A question for Minnesotans is whether Trump will retell his Tillman s tale at a rally scheduled for St. Cloud this weekend. He is appearing with running mate JD Vance. Trump has been inclined over his three presidential campaigns to repeat stump stories even after they’ve been debunked. It’s like they’re ingrained indelibly in his brain and that somehow that makes them true. The Tillman case appears to have been dug up by Trump’s war-room staff without ian internal examination of the goals of the Minnesota Freedom Fund. A source for Trump on the Tillman case may have been a prominent Minnesota Republican, Tom Emmer, now in Congress. Emmer has told the story in his own election campaigns. Emmer, who is white, is a long-term Trump ally and close advisor on campaign tactics.

Emmer’s hand in all this? Tom Emmer, in fifth term Congress from MN-6, north and west of Twin Cities. In tight with Trump.

Trump’s flawed implication

Trump’s post last week said: “Kamala Harris is radically liberal and dangerously incompetent.” With political posts, a certain level of spin it is not unexpected, but the Trump staff’s X post’s implication – with a photo of Harris in laughter — was flat-out misleading. Harris is not soft on crime. Her record as a district attorney in San Francisco is replete with criminal convictions. She also was California’s elected chief legal officer as attorney general with a fierce albeit fair commitment to law and order. To repeat the civics lesson: Bail is a judgement call by a judge and not a conclusion about guilt or innocence – not something determined by district attorneys or attorneys general.

Racism and baiting

It cannot be left unnoted that Trump is white and has a record of racism. This goes back at least to his early career as a New York landlord for racial profiling. Then in 1989 he  bought a full-page New York newspaper ad to call for the execution of five black and Hispanic teenagers for a Central Park rape tyat they didn’t commit and for which eventually they were exonerated. Trump never retracted his call for the death penalty nor apologized. In the 2008 presidential campaign, he falsely accused Barack Obama, a black man of mixed race heritage, as being African-born. Trump’s point was dog-whistle racism. In 2024 he’s gone after Harris, who is of black and Asian heritage, again with dog-whistles.
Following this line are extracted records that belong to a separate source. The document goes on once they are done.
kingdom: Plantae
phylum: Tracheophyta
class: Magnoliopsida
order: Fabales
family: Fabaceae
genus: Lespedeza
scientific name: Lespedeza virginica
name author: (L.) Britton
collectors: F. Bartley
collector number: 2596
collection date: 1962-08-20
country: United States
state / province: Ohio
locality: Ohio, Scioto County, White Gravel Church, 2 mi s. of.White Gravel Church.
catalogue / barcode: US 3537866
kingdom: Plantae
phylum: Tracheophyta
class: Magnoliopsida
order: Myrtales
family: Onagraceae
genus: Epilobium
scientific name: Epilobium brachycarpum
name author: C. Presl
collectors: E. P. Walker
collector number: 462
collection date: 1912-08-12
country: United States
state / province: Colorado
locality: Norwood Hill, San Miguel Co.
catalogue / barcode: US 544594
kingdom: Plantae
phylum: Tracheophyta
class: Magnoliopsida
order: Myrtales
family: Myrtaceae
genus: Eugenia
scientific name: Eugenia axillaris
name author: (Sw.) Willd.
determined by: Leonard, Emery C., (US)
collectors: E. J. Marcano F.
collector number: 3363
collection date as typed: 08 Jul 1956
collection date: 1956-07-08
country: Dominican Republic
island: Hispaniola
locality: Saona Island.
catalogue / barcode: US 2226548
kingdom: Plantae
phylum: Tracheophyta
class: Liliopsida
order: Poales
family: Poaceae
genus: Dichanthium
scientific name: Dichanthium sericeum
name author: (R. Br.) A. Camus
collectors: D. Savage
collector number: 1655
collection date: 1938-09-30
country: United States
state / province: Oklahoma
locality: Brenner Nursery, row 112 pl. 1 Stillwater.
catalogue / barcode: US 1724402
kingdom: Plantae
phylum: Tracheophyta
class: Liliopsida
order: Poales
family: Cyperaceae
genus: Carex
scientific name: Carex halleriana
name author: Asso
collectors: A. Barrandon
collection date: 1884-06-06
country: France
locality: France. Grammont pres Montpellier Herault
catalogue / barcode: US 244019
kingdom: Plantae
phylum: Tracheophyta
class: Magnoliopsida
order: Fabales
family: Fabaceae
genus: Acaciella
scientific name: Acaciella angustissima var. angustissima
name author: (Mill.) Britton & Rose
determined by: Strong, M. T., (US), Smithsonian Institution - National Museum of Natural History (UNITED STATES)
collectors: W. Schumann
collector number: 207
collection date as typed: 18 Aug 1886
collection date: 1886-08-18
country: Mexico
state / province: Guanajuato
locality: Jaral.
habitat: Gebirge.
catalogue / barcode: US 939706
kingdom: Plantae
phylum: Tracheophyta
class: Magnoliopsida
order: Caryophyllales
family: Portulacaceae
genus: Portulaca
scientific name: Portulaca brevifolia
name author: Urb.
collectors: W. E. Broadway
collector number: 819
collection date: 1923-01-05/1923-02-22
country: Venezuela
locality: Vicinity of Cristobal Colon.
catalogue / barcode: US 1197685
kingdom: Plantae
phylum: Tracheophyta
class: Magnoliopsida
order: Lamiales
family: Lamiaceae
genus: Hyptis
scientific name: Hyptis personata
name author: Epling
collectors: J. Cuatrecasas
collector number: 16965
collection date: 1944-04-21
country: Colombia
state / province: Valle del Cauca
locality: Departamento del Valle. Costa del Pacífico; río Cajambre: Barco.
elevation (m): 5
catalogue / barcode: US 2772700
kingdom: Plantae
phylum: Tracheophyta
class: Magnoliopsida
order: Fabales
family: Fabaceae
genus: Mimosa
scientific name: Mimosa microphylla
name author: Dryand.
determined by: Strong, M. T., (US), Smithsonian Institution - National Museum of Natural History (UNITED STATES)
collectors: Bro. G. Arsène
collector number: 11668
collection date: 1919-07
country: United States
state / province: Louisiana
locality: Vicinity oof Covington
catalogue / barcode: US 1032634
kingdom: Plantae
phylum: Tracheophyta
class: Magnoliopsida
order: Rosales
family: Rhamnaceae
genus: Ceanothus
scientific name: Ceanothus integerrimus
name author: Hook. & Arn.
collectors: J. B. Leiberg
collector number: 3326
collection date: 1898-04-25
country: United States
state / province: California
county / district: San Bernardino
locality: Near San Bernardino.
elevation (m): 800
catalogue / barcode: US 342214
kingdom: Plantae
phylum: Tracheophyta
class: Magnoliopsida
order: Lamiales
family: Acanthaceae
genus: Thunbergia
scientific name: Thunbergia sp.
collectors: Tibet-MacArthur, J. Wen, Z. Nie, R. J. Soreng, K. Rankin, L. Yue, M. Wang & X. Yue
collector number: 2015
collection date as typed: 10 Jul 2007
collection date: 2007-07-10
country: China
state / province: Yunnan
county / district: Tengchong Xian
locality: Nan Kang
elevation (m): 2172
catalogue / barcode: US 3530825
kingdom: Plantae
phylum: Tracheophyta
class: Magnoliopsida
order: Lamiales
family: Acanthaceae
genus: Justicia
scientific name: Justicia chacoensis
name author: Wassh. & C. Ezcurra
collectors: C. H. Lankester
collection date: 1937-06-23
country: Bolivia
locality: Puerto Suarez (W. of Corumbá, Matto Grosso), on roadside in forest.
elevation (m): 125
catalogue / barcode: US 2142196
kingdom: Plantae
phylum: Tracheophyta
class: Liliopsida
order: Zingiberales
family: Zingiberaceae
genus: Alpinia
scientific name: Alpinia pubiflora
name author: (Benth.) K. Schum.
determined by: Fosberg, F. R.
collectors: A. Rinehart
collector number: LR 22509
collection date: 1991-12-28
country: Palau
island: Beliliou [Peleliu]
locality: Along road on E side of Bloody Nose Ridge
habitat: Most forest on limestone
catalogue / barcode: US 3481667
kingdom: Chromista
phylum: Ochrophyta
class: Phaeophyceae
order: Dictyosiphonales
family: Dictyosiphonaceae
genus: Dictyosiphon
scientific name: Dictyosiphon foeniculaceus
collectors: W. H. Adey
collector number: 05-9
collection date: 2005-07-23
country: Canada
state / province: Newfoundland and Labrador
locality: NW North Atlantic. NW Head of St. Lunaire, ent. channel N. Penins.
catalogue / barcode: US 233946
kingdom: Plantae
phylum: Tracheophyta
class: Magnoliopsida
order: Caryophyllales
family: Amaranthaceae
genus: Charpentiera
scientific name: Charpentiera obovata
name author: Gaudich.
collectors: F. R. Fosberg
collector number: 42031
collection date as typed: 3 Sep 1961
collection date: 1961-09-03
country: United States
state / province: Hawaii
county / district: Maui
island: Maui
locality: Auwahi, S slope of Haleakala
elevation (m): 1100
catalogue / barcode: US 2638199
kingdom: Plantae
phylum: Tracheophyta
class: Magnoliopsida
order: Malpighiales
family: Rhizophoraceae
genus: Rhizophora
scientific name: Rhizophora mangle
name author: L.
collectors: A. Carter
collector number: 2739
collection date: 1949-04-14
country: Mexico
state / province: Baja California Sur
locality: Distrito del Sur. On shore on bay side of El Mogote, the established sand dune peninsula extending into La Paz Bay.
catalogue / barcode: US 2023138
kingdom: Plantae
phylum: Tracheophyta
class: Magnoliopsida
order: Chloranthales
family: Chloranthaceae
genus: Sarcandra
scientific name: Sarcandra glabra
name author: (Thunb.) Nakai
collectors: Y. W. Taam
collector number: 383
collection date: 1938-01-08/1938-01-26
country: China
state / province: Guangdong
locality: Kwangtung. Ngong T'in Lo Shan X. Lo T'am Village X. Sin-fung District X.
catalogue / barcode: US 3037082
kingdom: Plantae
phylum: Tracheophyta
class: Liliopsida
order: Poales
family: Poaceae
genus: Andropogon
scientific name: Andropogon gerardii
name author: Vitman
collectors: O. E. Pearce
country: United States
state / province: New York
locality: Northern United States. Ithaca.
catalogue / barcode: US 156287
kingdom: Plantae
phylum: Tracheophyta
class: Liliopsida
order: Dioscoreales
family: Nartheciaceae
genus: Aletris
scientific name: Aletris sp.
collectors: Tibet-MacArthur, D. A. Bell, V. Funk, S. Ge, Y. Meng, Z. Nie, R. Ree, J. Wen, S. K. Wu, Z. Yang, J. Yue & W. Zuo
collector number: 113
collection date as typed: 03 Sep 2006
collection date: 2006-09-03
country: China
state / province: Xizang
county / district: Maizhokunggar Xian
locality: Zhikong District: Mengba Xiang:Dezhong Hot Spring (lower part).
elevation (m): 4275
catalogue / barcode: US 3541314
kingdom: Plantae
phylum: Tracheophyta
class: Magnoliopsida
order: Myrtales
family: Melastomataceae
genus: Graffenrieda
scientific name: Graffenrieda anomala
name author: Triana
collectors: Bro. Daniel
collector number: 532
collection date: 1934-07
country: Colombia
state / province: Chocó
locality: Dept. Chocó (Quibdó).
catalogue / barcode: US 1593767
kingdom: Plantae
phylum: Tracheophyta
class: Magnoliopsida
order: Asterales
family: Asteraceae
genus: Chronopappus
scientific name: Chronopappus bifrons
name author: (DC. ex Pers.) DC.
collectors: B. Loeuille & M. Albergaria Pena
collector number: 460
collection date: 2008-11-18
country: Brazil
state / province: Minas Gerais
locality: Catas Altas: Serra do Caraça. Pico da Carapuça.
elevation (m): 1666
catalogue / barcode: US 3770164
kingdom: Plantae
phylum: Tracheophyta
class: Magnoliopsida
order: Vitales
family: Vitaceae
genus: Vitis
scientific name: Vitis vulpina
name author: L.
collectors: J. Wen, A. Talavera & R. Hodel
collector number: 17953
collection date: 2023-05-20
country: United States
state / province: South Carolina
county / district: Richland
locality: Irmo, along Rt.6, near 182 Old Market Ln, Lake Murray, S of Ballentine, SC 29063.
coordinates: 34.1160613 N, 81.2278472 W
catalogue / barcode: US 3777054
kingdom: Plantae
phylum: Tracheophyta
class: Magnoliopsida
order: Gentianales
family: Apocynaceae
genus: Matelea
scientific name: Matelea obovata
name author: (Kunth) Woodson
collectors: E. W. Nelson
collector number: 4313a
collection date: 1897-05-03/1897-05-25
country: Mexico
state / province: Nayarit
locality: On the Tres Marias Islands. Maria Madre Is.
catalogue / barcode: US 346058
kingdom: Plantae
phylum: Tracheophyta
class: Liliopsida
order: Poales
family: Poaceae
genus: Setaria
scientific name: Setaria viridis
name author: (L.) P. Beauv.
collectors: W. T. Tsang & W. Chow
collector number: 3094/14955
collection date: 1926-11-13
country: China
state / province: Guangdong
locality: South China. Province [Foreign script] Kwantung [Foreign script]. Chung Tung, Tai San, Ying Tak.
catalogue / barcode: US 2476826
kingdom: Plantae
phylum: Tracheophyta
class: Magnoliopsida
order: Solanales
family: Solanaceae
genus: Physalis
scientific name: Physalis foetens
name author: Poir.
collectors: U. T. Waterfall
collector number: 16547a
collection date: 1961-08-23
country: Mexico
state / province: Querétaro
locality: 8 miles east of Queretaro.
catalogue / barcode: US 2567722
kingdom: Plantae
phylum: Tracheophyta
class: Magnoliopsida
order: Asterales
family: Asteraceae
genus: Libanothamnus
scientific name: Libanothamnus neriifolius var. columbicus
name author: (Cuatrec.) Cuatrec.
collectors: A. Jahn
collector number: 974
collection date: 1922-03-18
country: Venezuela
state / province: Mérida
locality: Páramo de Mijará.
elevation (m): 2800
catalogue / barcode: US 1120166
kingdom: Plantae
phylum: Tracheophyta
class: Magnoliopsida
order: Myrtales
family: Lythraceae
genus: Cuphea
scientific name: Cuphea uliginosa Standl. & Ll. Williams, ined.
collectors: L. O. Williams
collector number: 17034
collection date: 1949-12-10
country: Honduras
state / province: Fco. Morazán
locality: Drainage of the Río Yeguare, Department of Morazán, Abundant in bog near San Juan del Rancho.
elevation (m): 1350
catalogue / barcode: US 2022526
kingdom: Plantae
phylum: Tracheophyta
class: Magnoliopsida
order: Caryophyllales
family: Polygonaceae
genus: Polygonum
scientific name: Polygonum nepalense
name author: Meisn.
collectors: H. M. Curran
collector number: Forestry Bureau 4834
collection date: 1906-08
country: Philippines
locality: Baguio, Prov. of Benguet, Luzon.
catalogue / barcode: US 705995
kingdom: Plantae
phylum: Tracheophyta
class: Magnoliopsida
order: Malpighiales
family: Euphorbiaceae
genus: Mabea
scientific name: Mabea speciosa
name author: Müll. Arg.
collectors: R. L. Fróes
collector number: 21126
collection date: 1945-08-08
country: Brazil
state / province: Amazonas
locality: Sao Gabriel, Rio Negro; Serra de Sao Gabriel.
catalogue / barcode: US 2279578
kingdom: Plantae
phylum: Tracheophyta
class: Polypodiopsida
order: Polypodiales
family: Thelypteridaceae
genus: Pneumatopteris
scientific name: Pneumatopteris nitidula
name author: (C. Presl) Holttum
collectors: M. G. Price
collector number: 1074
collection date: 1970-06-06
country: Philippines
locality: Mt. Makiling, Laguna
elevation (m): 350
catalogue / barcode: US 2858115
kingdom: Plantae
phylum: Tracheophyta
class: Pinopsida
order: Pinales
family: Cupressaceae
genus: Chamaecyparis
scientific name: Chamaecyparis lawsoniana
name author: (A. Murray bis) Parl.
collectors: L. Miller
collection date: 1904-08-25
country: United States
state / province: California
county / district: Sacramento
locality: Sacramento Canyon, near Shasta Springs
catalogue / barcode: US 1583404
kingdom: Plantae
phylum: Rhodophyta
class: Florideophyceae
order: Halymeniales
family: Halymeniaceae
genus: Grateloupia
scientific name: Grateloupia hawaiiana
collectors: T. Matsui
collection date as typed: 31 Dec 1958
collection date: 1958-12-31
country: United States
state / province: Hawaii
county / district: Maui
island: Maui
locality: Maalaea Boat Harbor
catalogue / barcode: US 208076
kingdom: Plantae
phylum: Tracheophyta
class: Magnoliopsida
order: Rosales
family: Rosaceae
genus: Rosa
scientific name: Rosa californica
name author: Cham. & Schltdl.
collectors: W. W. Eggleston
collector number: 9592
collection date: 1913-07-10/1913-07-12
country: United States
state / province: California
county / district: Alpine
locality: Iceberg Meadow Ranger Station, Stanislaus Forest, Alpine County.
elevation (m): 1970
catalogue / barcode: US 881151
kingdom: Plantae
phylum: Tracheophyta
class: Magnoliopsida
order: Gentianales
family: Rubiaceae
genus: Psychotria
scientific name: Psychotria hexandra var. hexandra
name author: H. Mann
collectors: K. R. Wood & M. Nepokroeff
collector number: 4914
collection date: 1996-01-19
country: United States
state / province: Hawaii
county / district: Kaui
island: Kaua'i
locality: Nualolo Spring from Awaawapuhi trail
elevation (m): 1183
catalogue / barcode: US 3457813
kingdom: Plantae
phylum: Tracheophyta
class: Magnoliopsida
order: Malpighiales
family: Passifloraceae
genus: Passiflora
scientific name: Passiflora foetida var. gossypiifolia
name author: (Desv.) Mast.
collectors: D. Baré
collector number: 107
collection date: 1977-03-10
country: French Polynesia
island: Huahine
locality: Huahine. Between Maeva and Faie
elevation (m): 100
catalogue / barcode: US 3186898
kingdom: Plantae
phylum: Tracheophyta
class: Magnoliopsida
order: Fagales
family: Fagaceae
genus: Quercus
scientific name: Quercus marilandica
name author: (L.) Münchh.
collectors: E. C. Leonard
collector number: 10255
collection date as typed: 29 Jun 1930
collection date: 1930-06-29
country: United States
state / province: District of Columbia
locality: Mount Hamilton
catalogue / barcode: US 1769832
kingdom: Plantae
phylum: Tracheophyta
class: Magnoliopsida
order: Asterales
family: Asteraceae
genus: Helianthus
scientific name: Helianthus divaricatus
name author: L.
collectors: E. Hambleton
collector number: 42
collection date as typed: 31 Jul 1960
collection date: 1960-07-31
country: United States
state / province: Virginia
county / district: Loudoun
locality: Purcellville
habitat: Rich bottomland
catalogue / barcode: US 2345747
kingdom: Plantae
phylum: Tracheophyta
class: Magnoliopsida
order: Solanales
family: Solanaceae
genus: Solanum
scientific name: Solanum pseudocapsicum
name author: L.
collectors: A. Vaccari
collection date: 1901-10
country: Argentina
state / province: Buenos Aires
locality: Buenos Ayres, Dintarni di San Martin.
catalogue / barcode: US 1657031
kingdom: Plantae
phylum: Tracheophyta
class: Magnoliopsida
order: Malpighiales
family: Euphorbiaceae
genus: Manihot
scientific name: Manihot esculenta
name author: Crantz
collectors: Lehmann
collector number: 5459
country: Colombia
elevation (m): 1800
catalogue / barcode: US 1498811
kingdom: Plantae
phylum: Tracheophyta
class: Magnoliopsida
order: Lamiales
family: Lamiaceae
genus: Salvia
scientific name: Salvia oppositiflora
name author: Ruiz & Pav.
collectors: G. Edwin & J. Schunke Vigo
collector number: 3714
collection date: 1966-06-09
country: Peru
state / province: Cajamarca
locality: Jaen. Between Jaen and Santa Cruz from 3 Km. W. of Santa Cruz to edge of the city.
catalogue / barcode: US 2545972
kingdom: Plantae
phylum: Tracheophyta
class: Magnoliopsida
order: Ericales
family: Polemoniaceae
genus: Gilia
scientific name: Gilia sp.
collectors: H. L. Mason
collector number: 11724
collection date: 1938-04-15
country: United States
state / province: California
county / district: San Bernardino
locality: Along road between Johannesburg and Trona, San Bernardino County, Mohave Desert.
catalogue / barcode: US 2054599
A theme in Trump’s three presidential campaigns has been a xenophobic, white supremacist and racist streak that equates black and brown skin with murder, rape, drugs, mental illness and dreaded diseases. These phobic sweeps have extended also to Muslims.

Stallings case facts

On the night of May 30, 2020, Stallings was standing with ither people in a parking lot on Lake Street in St. Paul. This was during the racial unrest following the white police killing of George Floyd, a black man, in nearby Minneapolis. Two shots were fired from a white cargo van that had been cruising the street. Stallings was hit in the chest with what he thought was a bullet. He drew his pistol and fired back at who he thought might be white supremacists that Governor Tim Walz had warned were fanning the flames of protest. Stallings later testified that he purposely missed, aiming low, toward the front of the van, hoping to scare off whoever had shot at him. Suddenly members of a police team piled out of the unmarked van yelling, “Shots fired!” Stallings realized they were police, dropped his gun, and laid face down on the pavement, arms spread-eagle. He had been shot with one of the plastic projectiles the SWAT team had been firing at people out past a curfew.  Thinking someone had just tried to shoot them, the officers beat Stallings bloody for 30 seconds and beat and tased his acquaintance. Stallings was hospitalized with a fractured eye socket. Not to his credit, the Hennepin County prosecutor at the time, Mike Freeman, released a statement painting Stallings as a would-be cop-killer.  Stallings, however, claimed self-defense. After a five-day trial, a jury acquitted him of eight charges, including two counts of attempting to murder police officers.  Freeman, the orosecutor, said later that he had been misinformed and called the case against Stallings “justice run amok.” The city later settled  a civil lawsuit with Stallings for $1.5 million. Another lawsuit filed by the others who had been beaten and tasered was settled for $645,000.